Society and education: from Reproductive to Generative
Elsewhere you can real all about the practical examples of triggering and developing the creative powers of your team to better face complex and/or creative challenges.
Here, it’s time to zoom out again: What would be the characteristics of a society and next, an education system, where curiosity is considered as a core skill for progress. This as opposed to using the argument that it is difficult to measure and standardise and therefore not a key priority. Which one do you recognise most? And which one do you prefer?

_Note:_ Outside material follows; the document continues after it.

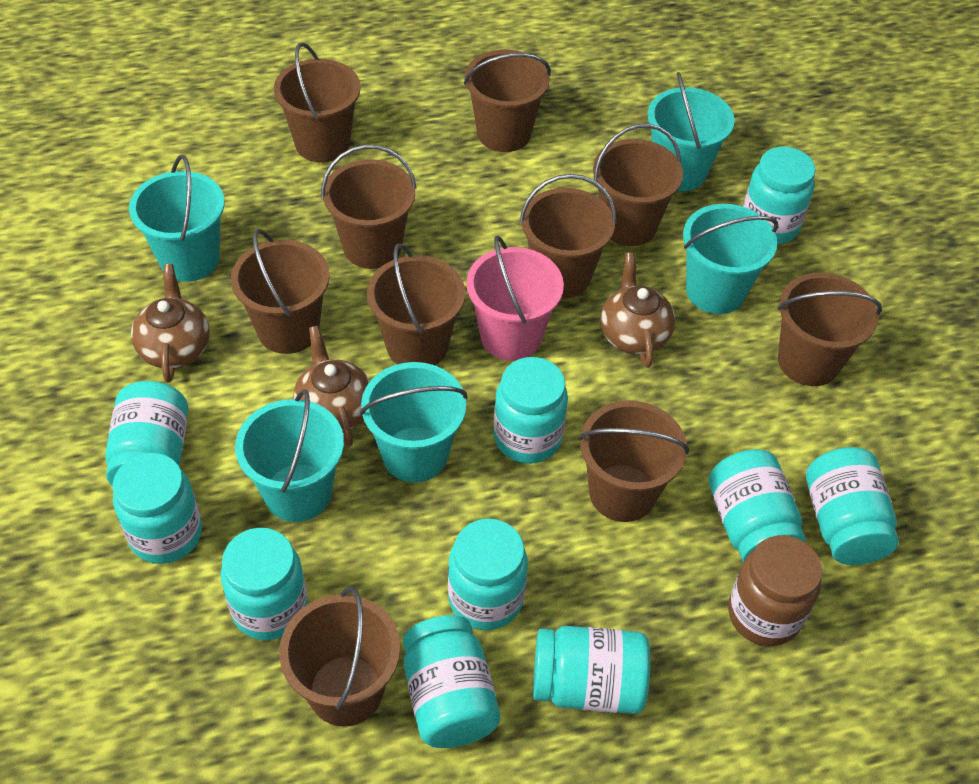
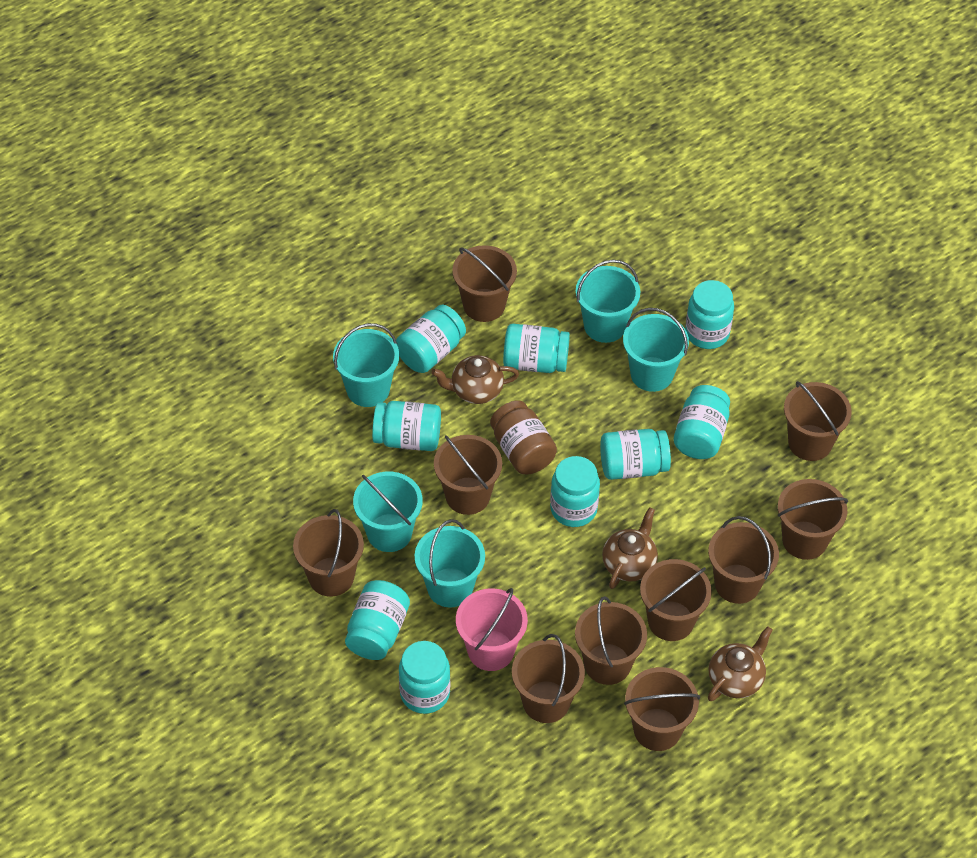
turquoise jar: 10 -> 9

Curiosity as Key | Curiosity as Nice to Have, at best |
Encourage the Art of asking Questions | Focus on giving quick answers |
Create new insights | Reproduce known knowledge |
Embrace complexity | Go for simplicity as early as possible |
Be adaptive to changing circumstances | Avoid uncertainty |
Connect existing and new dots | Become one important dot |
See the value of connections and patterns | Focus on separate (known) elements |
Why, How | What, when |
Need-based adaptive planning | Fixed schedules |
Autonomy and thinking critically | Rely on safety nets |
Intent & rough direction | Targets & Methods |
Working together = strength | Seeking help = showing weakness |
Curves | Boxes |
Considering innovation as a DNA string: no given start or end, unlimited configurations, allow emergence to take place | Managing innovation via stage gates: clear universal decision moments mapped out in time |
Applied to Education
In the overview below you see some characteristics of an education system where the 3 C’s (critical thinking, intertwined with curiosity and creativity) are considered as key, indispensable skills vs nice to have. Yes, the statements are a bit binary, because they need to point at the dominant pattern. These are discussion-openers, not end-points…
Curiosity as Key skill in Education | Curiosity as Nice to Have, at best |
Teachers facilitate learning process | Teachers transfer knowledge |
Creation, Effectiveness | Production, Efficiency |
Multi-way | One or Two-way |
Encouraging to ask questions | Emphasise giving (correct) answers |
Evaluate progress by joint discussion | Test progress by simplified tools |
Intersubjective insight in development | Grades/ marks as main indicator for progress |
Group learns together | Teacher grades |
Inquisitiveness is encouraged | Concrete result (answer) Is demanded |
Generative | Reproductive |
By and large I think this WEF-view on education, at least as it is formulated, makes sense and carries many similar messages as mine.